Why False Claims Act Exposure Deserves Particular Attention
FCA liability could be especially devastating in this context, given that every federal grant payment to an educational institution may constitute a false claim if the institution falsely certifies, as a condition of the grant, compliance with U.S. anti-terrorism laws and sanctions restrictions. The FCA is compounded by the law’s whistleblower remedy, which empowers individuals with undiscovered information to seek a financial reward from the government by filing an FCA action in court on behalf of the U.S. The FCA thus unleashes an army of private enforcement agents who are highly motivated financially to report a school for its dealings with an FTO.
Enforcement Is No Longer Hypothetical
In short, FTO risk in academic circles is quite real and growing. Just this past February, an elite private high school and sports academy in Florida paid OFAC $1.7 million to settle sanctions violations involving Mexican drug traffickers. The school had been accepting student tuition payments from sanctioned individuals and in 2017, the U.S. Justice Department settled an FCA case against the American University of Beirut for $700,000. The university received funding from USAID and falsely certified that it was complying with OFAC sanctions. In fact, the school had provided “material support” to sanctioned entities by providing them with journalism training and including a sanctioned entity in an NGO database.
What Should U.S. Colleges and Universities Do Now?
Colleges and universities must audit and evaluate their existing sanctions compliance procedures and update them where they find gaps. But in this new FTO environment, finding the gaps has become much more challenging. It may not be sufficient for a school to simply revise its best practices regarding economic development and the procurement of goods and services. In many cases, it will be necessary for an institution to consult with experienced intelligence professionals who know how these cartels operate and where these FTOs have infiltrated seemingly honest groups, businesses, and supply chains. It will also be necessary to consult with specialists on how best to untangle from unwanted associations. All work should be overseen by an expert legal counsel, who can assure that sensitive communications remain privileged and that necessary remedial actions serve as mitigating factors in any related investigations or enforcement proceedings.
Conclusion
The cartel designations have altered the compliance calculus for American higher education. Foreign gifts, tuition payments, research partnerships, vendor relationships, and supply chains that once seemed routine may now trigger sanctions, material support, False Claims Act, and reputational exposure. The central question will not always be whether an institution knowingly dealt with a cartel. It may be a question of whether the institution had a reasonably designed process for identifying indirect ownership, control, influence, and tainted funds before a transaction.

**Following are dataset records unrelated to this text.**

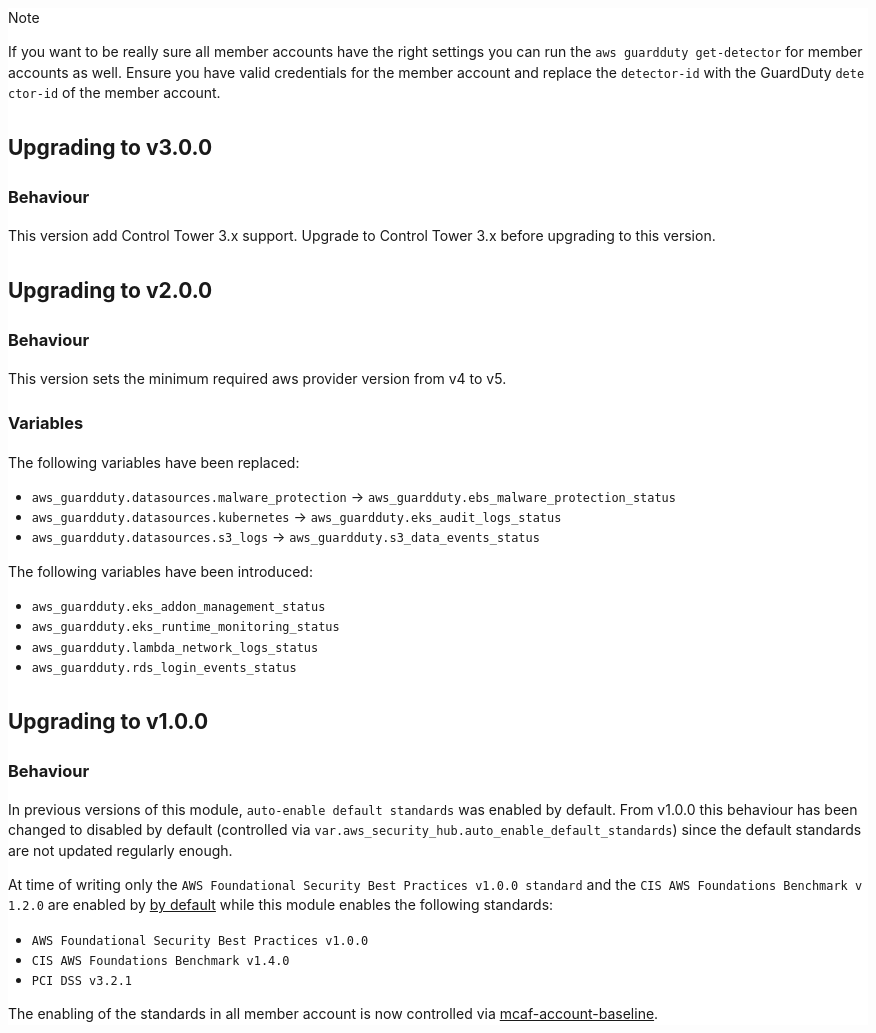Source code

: > [!NOTE]
> If you want to be really sure all member accounts have the right settings you can run the `aws guardduty get-detector` for member accounts as well. Ensure you have valid credentials for the member account and replace the `detector-id` with the GuardDuty `detector-id` of the member account.

## Upgrading to v3.0.0

### Behaviour

This version add Control Tower 3.x support. Upgrade to Control Tower 3.x before upgrading to this version.

## Upgrading to v2.0.0

### Behaviour

This version sets the minimum required aws provider version from v4 to v5.

### Variables

The following variables have been replaced:

- `aws_guardduty.datasources.malware_protection` -> `aws_guardduty.ebs_malware_protection_status`
- `aws_guardduty.datasources.kubernetes` -> `aws_guardduty.eks_audit_logs_status`
- `aws_guardduty.datasources.s3_logs` -> `aws_guardduty.s3_data_events_status`

The following variables have been introduced:

- `aws_guardduty.eks_addon_management_status`
- `aws_guardduty.eks_runtime_monitoring_status`
- `aws_guardduty.lambda_network_logs_status`
- `aws_guardduty.rds_login_events_status`

## Upgrading to v1.0.0

### Behaviour

In previous versions of this module, `auto-enable default standards` was enabled by default. From v1.0.0 this behaviour has been changed to disabled by default (controlled via `var.aws_security_hub.auto_enable_default_standards`) since the default standards are not updated regularly enough.

At time of writing only the `AWS Foundational Security Best Practices v1.0.0 standard` and the `CIS AWS Foundations Benchmark v1.2.0` are enabled by [by default](https://docs.aws.amazon.com/securityhub/latest/userguide/securityhub-standards-enable-disable.html) while this module enables the following standards:

- `AWS Foundational Security Best Practices v1.0.0`
- `CIS AWS Foundations Benchmark v1.4.0`
- `PCI DSS v3.2.1`

The enabling of the standards in all member account is now controlled via [mcaf-account-baseline](https://github.com/schubergphilis/terraform-aws-mcaf-account-baseline).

Colleges and universities should therefore treat FTO exposure as an institutional risk rather than a narrow legal or administrative issue. That requires clear accountability, risk-based diligence, effective escalation procedures, appropriate intelligence capabilities, and legal oversight that preserves privilege. Institutions that act now will be better positioned to identify hidden exposure, remediate problematic relationships, and demonstrate to regulators that compliance was embedded in their decision-making rather than addressed only after a questionable payment or counterparty came to light.